According to official Catholic Church statistics, the total number of Catholic marriages (-28.4%), baptisms (-19.1%), confirmations (-35.3%), as well as priests (-26.1%), and religious sisters (-23.4%), has continued to fall between 1996 and 2006.

Statistics compiled by the traditionalist Catholic group Paix Liturgique show that the decline is sharpest in the most doctrinally “liberal” dioceses with regard to priests and future ordinations. Due to the critical shortage of vocations to the priesthood, it is estimated that up to a third of the dioceses of the Catholic Church in France - some dating to the second century AD - will be forced to close or amalgamate by 2025.

In November last year, Paix Liturgique reported that only 9000 priests are serving the Catholic faithful in France. In 1990, the total number of ordinations in the country was 90. Paris had 10, with two for a local independent religious order. Seven are predicted for 2010, and four for 2011.

There are fewer than 750 seminarians currently studying for the priesthood, with about a hundred of these being for religious orders, not dioceses. The diocese of Pamiers, Belfort, Agen and Perpignan have no seminarians. The drop in vocations to the priesthood will result, the group said, in at least one third of French dioceses either effectively ceasing to exist or being forced to amalgamate over the next 15 years.

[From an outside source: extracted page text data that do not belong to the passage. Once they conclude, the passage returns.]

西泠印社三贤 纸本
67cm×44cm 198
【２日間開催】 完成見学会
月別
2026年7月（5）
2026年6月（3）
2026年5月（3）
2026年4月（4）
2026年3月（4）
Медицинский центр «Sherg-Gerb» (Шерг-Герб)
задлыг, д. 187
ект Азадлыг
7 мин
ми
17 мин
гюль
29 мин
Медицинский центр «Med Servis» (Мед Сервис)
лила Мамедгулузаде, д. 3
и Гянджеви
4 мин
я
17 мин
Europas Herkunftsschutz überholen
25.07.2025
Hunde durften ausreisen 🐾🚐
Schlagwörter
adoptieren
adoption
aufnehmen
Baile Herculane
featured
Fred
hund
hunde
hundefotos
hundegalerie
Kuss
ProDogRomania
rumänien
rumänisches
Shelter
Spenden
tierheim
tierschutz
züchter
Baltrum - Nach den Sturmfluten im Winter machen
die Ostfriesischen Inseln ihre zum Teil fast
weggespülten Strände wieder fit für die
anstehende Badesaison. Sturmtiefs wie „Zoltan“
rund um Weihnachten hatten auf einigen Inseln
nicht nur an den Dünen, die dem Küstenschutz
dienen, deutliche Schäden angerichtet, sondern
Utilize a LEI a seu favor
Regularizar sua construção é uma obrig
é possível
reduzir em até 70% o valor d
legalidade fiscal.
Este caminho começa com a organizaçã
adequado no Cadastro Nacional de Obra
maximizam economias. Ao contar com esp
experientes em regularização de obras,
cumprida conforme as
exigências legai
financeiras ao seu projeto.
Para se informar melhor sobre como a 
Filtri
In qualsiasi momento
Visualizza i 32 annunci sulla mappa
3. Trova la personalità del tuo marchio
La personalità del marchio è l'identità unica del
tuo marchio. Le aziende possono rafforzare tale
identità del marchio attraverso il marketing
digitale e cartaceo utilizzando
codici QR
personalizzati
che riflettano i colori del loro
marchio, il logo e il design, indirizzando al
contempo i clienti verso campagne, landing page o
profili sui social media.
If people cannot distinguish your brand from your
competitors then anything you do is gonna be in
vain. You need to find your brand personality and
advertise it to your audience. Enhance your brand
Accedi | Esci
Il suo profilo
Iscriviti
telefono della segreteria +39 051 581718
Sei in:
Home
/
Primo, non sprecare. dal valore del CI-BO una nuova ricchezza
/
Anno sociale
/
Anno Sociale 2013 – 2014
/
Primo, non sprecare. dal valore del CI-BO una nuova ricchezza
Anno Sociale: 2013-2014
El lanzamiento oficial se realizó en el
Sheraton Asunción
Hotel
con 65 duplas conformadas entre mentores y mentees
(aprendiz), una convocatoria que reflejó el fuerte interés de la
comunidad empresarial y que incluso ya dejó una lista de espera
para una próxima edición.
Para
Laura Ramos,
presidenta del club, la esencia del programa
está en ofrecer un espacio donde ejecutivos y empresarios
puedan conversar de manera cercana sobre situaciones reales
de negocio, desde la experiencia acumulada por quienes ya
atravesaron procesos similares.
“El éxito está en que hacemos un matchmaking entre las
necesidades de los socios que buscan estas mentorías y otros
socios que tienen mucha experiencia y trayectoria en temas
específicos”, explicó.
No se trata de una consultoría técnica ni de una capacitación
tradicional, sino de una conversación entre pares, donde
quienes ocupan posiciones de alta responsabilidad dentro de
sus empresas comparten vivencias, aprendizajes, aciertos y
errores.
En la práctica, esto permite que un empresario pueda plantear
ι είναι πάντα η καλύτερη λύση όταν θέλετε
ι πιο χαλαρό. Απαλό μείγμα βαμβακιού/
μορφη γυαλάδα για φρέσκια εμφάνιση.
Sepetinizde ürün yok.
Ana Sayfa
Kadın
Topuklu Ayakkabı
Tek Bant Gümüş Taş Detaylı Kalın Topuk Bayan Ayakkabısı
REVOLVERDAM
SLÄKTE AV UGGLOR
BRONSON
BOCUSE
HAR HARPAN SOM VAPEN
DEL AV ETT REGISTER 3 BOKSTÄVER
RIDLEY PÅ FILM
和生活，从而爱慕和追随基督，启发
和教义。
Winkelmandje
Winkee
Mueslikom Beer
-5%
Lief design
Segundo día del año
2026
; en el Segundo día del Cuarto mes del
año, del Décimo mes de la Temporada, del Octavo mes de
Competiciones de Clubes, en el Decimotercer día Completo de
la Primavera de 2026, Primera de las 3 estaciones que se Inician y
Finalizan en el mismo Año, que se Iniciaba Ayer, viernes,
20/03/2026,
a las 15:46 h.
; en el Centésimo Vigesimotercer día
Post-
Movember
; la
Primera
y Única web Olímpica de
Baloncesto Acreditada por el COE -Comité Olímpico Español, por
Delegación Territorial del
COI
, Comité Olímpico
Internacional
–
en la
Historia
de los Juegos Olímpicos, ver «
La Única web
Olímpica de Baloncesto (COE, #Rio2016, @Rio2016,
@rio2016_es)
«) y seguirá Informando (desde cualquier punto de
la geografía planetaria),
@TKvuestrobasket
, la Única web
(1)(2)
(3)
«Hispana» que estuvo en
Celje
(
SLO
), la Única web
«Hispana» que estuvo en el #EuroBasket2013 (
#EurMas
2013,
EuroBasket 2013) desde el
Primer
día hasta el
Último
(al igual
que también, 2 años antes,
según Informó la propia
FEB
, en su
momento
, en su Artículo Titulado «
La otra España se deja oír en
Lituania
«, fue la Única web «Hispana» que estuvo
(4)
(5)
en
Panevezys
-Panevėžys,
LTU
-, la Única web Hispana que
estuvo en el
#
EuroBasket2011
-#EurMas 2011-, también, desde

But in small pockets where traditional liturgical practice, combined with traditional moral doctrine, is encouraged, French Catholicism is flourishing. Two years ago, Pope Benedict issued the document “Summorum Pontificum,” allowing the use of the pre-Vatican II Mass in Latin. Despite it remaining a “taboo” subject to the liberal faction of the French episcopate, the older rite, what is now being called the Extraordinary Form, is acting as a catalyst for growth in the few areas where it has been accepted by bishops.

More than 14 per cent of ordinations in France were for the Extraordinary Form in 2009, according to Paix Liturgique, with 15 French priests ordained for it. Almost 20 per cent of seminarians, 160, are destined for the Extraordinary Form. The group notes that if the current trends continue, in a few more years more than a quarter of all French seminarians will be studying for the older form of the liturgy, a rite that naturally selects against doctrinal and moral “liberalism.”

According to a CSA poll taken in September 2008, a third of practicing Catholics in France said they would willingly attend a traditional Mass if it were available.

In September, Archbishop Dominique Rey of the southern diocese of Fréjus-Toulon, ordained two priests to his diocese in what is now being called the “Extraordinary Form.”
This move, though heavily criticized by many in the liberal factions of the French Church, followed the ordination of 14 priests and 11 deacons in the newer “Novus Ordo” form in June, demonstrating that the two forms can live side by side.

Paix Liturgique reports that the diocese of Fréjus-Toulon has about 80 seminarians in the only seminary in the world that trains priests in both the pre-Vatican II and the newer rite.

In July, Paix Liturgique reported significant growth in Mass attendance in areas that have allowed the use of the older form. In addition to the existing 132 “authorized” places of worship and 184 served by the canonically irregular Society of Saint Pius X, an additional 72 new chapels and churches have been allowed for the use of the Extraordinary Form. This represents an increase from 55 per cent in two years, compared to an increase of between 2 and 5 per cent between 1988 and 2007.

Even more unexpectedly, the requests to dioceses from the laity for the celebration of the Extraordinary Form, have also dramatically increased. Paix Liturgique reports that more than 350 groups of French Catholic families have formally requested the older form of the Mass from their dioceses all over France and more than 600 groups have formed to promote the older form and have asked for it informally, making direct requests to parish priests.